The bride and groom have enough to plan, so do not make them worry about your childcare. Figure out a babysitter for your children, or have someone pick up your little ones if they are in the ceremony but will not be staying for the whole reception. If your children are attending the ceremony and reception, come prepared with a plan to entertain your kids at the wedding. Have their favorite movie on an iPad with earphones or bring coloring books and small toys; do not expect or ask for a babysitter to be provided by the wedding hosts.
Do not post on social media until after the ceremony. Did you catch a glimpse of the bride beforehand? Were you getting ready with her? Keep all your Snapchat, Instagram, and Facebook posts at bay until after the vow exchange, once everyone has seen the bride already. If the officiant or event signage indicates that the couple would like guests to refrain from posting at all, please oblige.
Unless otherwise stated or encouraged, avoid using your phone or personal camera at the ceremony. The professional wedding photographer will get all the important shots, and your phone sticking out of the crowd could ruin an otherwise perfect photo.

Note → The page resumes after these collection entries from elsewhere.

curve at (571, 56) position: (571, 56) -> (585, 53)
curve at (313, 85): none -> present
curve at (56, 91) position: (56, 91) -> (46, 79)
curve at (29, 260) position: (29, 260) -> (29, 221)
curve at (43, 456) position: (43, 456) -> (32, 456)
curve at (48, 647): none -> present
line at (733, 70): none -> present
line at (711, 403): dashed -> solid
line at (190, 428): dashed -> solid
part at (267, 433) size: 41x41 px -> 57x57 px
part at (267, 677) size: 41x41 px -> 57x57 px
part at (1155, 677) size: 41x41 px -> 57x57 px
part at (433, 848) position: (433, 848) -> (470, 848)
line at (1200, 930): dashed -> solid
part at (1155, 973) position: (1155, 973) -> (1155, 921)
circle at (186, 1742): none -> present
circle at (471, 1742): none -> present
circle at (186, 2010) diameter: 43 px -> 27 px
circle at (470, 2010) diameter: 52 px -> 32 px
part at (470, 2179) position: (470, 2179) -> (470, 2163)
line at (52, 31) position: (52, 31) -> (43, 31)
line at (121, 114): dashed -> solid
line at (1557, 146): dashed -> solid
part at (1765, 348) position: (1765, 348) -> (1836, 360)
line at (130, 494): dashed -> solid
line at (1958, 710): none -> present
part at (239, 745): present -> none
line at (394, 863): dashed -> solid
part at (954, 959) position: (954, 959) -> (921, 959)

If you are giving a toast at the wedding, keep your audience in mind. Wedding guests include the bride and groom’s grandparents, parents, coworkers, and bosses. Know your audience and speak appropriately. A funny story or two can add a lot of personality to speeches, but make sure it is appropriate. The groom will not appreciate his new in-laws hearing that one certain story from college. Instead of sharing the time he got a little too drunk, tell a meaningful story from your childhood experience together.
Weddings are the perfect time to let loose and have a little fun, but they are not the time to lose control. A lot of time and money have gone into this event, so please don’t be the guest who gets sick in the bathroom. Also keep in mind there are children, older family members, and the bride and groom’s professional colleagues present.
If you RSVP’d yes, you must try everything in your power to attend. However, if a family emergency or unforeseeable circumstance occurs that cancels your plans last minute, make sure you call the bride or groom right away. Let them know that you will be unable to attend the wedding and a brief explanation why. After the wedding day, send a handwritten note to the couple as well as the hosts of the wedding (one or both sets of parents), sharing your regret at having missed the event. It would be a nice touch to send a small gift in addition or treat the bride and groom to dinner for a belated celebration.